The effect of a second insolvency procedure where another procedure has already been initiated in respect of the same corporate debtor depends on the type of insolvency procedure in question:

  • Proposal for Scheme of Arrangement where winding up already commenced

    The Court can temporarily restrain prosecution of the winding up petition under section 176(10) of the Companies Act 1965 where the respondent debtor proposes a scheme of arrangement.

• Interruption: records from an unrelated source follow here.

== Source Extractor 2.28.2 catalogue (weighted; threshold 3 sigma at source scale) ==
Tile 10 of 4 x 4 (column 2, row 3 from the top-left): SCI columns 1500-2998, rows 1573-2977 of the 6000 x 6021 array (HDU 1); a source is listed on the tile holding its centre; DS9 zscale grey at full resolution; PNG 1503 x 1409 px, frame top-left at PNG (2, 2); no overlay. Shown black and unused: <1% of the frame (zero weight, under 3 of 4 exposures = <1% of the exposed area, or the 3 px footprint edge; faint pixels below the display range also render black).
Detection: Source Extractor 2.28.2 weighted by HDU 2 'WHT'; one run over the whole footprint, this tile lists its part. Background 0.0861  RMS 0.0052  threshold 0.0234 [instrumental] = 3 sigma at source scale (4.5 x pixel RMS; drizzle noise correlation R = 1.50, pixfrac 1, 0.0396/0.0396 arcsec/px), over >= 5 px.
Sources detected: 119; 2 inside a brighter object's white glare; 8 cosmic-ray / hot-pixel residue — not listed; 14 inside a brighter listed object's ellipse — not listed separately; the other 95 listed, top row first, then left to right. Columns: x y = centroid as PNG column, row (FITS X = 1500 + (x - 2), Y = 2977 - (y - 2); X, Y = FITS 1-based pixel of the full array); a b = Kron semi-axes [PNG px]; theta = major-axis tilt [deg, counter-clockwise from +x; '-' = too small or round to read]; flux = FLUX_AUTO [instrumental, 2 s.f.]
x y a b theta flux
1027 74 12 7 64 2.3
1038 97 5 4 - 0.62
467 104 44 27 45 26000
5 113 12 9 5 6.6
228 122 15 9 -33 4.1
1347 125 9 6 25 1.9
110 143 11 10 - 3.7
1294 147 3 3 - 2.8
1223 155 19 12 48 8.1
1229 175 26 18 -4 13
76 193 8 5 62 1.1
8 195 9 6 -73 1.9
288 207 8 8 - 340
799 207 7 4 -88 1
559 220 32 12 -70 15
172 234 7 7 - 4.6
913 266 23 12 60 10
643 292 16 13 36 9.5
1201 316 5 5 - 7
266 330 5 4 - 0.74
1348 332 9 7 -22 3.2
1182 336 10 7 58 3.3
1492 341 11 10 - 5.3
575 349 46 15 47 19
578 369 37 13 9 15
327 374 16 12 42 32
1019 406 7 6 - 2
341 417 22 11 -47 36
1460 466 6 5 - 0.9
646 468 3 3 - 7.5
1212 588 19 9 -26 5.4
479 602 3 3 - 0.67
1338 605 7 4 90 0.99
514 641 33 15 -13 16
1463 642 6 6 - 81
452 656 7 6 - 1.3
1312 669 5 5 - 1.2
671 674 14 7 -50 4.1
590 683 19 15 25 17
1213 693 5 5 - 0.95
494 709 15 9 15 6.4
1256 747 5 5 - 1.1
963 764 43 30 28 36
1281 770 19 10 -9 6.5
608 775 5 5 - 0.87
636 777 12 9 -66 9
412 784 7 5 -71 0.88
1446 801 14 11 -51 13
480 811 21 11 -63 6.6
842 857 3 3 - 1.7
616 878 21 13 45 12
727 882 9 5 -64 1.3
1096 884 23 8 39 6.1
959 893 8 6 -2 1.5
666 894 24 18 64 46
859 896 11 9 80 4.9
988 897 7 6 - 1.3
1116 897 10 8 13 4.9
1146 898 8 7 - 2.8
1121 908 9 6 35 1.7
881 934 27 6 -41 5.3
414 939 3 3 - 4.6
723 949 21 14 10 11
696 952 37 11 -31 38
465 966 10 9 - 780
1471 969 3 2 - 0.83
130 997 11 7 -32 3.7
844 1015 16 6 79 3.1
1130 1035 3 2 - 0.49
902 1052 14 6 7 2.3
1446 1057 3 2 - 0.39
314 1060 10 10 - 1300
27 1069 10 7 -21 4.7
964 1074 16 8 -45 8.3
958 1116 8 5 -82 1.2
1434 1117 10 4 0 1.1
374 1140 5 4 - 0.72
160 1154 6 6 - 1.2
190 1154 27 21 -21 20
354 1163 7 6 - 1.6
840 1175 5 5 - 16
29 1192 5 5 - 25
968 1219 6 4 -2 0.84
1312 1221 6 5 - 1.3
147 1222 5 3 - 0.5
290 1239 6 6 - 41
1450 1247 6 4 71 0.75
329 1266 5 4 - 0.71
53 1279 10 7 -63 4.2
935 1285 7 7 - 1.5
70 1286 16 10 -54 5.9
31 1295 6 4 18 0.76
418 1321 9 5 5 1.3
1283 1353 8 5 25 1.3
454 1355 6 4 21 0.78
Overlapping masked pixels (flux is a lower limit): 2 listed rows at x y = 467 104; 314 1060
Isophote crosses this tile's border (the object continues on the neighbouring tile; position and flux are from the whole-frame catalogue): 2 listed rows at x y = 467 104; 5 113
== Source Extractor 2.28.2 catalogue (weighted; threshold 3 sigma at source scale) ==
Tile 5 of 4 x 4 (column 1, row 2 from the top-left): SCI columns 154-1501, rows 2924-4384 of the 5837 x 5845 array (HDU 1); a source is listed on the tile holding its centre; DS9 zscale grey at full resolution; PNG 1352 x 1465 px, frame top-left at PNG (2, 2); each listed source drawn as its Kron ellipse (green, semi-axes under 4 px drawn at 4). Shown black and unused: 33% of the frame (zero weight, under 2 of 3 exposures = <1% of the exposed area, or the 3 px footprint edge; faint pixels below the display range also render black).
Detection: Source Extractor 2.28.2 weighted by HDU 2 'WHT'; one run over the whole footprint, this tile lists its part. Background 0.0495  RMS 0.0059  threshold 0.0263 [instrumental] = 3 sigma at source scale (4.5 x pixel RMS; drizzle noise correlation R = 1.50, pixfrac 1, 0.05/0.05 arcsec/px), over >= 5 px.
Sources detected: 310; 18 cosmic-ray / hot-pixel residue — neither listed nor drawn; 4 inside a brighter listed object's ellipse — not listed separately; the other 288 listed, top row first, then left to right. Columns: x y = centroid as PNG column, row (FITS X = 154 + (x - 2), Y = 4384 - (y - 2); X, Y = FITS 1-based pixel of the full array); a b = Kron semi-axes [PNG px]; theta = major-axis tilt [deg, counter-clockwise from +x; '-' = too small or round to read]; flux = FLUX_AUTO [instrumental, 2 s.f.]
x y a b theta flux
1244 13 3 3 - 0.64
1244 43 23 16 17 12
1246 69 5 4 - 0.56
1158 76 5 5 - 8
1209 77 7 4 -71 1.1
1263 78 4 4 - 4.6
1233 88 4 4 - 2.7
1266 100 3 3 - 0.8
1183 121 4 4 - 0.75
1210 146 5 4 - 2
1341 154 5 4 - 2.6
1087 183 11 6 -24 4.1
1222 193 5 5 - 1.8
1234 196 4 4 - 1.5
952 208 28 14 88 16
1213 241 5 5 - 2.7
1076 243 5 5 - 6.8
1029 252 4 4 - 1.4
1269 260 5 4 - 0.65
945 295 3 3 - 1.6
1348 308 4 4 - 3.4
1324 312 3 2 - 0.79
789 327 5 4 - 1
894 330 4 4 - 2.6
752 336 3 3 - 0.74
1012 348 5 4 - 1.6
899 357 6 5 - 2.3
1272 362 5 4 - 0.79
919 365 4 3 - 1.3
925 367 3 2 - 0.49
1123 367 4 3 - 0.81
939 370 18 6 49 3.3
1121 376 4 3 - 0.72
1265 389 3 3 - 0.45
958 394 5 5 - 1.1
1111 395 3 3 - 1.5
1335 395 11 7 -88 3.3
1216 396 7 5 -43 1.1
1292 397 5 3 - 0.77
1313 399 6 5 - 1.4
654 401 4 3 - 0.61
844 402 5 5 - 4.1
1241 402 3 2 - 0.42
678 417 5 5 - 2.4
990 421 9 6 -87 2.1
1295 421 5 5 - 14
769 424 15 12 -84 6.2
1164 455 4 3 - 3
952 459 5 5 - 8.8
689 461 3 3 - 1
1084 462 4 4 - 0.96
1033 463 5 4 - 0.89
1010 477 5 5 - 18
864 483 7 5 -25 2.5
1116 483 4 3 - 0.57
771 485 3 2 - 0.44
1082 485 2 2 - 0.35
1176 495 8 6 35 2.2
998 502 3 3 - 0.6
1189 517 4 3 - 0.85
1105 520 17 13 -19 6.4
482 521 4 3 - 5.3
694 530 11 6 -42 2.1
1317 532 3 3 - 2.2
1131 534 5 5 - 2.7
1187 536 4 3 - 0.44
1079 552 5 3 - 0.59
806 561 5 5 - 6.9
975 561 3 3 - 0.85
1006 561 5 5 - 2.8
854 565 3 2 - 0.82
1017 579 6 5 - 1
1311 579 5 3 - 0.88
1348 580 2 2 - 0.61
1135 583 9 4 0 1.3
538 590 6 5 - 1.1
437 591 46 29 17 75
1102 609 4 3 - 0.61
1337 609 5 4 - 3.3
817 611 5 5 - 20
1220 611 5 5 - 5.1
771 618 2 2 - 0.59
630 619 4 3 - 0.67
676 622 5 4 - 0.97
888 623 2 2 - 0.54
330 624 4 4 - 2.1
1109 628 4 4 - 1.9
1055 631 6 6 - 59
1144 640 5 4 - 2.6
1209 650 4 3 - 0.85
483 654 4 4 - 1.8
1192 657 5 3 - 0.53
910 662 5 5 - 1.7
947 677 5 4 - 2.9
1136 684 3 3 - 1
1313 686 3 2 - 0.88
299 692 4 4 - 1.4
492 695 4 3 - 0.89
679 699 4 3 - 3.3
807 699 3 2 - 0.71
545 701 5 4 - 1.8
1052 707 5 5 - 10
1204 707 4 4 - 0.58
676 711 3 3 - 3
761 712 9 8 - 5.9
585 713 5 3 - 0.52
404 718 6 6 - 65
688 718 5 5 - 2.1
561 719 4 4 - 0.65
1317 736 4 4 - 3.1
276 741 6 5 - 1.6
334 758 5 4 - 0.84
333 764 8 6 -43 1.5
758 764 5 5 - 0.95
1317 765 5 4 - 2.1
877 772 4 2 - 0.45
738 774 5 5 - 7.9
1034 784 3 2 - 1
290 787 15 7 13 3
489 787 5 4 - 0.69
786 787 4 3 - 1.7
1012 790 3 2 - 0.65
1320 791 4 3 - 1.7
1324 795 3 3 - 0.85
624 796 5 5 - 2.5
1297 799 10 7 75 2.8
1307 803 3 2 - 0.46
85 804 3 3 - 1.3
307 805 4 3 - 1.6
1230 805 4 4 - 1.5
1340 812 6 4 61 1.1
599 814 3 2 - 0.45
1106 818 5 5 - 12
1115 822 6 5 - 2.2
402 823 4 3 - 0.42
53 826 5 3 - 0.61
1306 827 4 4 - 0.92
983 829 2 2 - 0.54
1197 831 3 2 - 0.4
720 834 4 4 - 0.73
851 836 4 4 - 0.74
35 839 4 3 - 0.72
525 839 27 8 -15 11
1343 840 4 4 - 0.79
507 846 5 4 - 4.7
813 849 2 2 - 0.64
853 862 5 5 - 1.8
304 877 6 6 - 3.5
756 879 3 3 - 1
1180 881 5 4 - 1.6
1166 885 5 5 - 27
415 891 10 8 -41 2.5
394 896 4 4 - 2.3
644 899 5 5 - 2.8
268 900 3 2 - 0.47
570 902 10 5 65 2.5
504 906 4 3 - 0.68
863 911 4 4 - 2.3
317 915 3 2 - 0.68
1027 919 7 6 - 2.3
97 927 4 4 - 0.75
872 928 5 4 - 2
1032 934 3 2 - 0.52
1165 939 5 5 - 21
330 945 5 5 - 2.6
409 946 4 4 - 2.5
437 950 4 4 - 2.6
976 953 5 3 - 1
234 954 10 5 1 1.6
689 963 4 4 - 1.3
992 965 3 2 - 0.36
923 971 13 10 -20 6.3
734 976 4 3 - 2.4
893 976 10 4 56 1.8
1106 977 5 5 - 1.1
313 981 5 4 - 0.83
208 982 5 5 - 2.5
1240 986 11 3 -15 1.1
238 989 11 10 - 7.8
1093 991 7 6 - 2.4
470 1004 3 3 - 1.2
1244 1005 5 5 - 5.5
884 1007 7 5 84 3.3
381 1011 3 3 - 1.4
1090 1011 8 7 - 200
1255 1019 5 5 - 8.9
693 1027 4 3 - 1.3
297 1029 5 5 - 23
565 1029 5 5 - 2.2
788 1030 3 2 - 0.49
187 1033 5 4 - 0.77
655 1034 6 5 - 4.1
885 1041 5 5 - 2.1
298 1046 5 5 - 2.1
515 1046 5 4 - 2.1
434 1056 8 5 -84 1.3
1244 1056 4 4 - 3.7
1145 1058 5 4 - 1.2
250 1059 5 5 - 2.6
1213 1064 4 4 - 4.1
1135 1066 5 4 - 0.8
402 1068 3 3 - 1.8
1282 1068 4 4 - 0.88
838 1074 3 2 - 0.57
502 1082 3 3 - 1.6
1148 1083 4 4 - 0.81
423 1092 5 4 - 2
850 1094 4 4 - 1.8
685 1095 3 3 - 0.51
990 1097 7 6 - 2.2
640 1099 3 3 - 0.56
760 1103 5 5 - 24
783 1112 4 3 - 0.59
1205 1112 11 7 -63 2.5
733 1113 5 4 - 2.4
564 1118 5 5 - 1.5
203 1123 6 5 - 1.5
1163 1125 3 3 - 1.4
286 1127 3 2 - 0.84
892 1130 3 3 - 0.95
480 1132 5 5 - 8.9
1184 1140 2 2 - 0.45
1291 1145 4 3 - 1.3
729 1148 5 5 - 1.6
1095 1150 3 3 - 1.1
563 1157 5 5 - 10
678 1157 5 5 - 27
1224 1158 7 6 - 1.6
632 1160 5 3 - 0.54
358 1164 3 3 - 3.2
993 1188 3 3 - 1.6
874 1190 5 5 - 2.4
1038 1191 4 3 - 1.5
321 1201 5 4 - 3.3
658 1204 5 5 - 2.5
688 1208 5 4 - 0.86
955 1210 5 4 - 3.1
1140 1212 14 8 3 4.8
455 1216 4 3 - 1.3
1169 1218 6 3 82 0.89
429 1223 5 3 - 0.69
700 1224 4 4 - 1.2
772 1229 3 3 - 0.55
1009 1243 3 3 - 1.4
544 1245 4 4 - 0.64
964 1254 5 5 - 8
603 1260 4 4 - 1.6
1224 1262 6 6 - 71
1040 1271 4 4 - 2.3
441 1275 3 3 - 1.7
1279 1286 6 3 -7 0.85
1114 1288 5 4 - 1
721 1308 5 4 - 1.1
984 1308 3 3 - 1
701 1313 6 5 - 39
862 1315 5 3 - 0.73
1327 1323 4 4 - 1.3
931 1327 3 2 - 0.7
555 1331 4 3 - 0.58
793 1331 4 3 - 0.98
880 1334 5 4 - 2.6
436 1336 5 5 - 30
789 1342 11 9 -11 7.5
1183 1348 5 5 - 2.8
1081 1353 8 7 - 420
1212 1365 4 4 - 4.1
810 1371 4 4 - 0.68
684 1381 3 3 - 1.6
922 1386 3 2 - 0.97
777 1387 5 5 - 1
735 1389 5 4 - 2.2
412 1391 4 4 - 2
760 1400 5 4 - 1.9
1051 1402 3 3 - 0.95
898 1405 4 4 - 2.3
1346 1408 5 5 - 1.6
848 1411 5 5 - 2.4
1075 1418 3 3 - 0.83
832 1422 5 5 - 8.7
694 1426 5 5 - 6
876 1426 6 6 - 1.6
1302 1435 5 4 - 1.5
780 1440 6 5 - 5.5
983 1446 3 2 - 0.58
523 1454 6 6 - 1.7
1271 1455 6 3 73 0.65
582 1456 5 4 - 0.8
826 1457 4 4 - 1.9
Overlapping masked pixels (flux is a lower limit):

The winding up petition can be subsequently dismissed if the proposed scheme of arrangement attains the required statutory majorities and is approved by the High Court.

  • Special Administration is initiated where scheme of arrangement already initiated

    Any application for a scheme of arrangement under section 176 of the Companies Act has to be immediately adjourned sine die and any restraining order granted under section 176(10) has to be immediately discharged and set aside if a special administrator has been appointed under the Pengurusan Danaharta Nasional Berhad Act 1998

  • Special Administration is initiated where winding up proceedings have been commenced

    Any petition to wind up the corporate debtor has to be dismissed if a special administrator has been appointed under the Pengurusan Danaharta Nasional Berhad Act 1998.

  • Winding up proceedings commenced when private receiver and manager already appointed

    The commencement of winding up proceedings does not affect the powers of a privately appointed receiver and manager.

  • Winding Up Order granted where private receiver and manager already appointed

    Pursuant to the decision of the Supreme Court of Malaysia in Kimlin Housing Development Sdn Bhd (In Liquidation)(Receiver and Manager appointed) v Bank Bumiputra Malaysia Bhd [1997] 2 MLJ 805, the powers of a privately appointed receiver and manager terminate upon the appointment of a liquidator.